Dubbed Jasmine by the rescue crew after the street near where she was rescued, she was examined on the boat and then carefully lifted into the FWC's truck.

DRC and FWC personnel examine Jasmine and remove the net.

DRC Medical Director Pat Clough (kneeling) and Senior Medical Technician Tanya Manchester keep an eye on Jasmine, spraying her down with water, prior to her transport to Miami Seaquarium.

From the scene, she was then transported to Miami Seaquarium for treatment and rehabilitation. Antibiotics have been administered to ward off infection and staff report that she is eating well and socializing with other manatees in her pool. Her condition will be carefully assessed as she continues to heal. When she is deemed completely recovered from her injuries, she will be transported back to the Florida Keys and released.

According to marine mammal medical personnel and manatee biologists, the animal may have suffered an internal injury to its lung which permitted air to leak into the body cavity. This trapped air increases the buoyancy of the manatee which can make it more difficult for the animal to stay submerged beneath the water’s surface and dive to the sea grass beds to feed. X-rays will determine whether any of the manatee’s ribs were broken by the boat strike.

“Jasmine is fortunate that area residents saw her injuries and alerted authorities so that she could be rescued and helped,” said DRC’s Chief Operating Officer Armando “Mandy” Rodriguez. “She serves as a strong reminder for all boaters to pay attention to posted slow speed zones and be aware of manatees in our local waters.” Licensed by the federal government, Dolphin Research Center’s manatee rescue team responds to calls about injured, entangled, ill or orphaned manatees from Key Largo to Key West.

The veterinarian and staff of Miami Seaquarium will provide Jasmine with excellent care while she is in residence.

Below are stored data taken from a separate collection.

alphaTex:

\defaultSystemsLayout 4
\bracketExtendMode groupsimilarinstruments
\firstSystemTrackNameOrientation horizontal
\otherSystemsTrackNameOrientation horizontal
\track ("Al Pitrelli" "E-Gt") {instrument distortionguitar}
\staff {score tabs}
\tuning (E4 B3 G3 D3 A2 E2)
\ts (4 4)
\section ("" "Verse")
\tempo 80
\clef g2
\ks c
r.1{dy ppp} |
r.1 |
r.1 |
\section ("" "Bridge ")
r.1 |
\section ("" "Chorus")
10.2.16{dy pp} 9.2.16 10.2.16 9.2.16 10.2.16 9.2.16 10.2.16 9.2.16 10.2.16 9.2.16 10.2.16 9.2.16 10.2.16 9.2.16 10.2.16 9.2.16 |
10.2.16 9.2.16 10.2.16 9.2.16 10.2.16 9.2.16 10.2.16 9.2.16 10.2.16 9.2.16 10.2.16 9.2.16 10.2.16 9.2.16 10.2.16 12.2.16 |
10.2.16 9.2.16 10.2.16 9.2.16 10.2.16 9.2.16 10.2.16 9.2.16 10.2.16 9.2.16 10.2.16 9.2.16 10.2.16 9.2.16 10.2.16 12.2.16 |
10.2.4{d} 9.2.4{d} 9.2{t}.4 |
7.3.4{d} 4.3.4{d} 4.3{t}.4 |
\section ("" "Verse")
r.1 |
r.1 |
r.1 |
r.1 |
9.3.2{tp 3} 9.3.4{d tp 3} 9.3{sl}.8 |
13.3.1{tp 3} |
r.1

We'll keep in touch to get updates about her condition. We're all thrilled that we were able to help this injured animal and are very optimistic that she will make a full recovery.

As you know, DRC is a nonprofit organization. All of our mission-based activities, including our manatee rescue efforts, are funded by admission and program fees as well as by private donors and members. Many thanks to all of you for your support. With your help, Jasmine has been given a terrific chance. We'll keep you posted on her progress!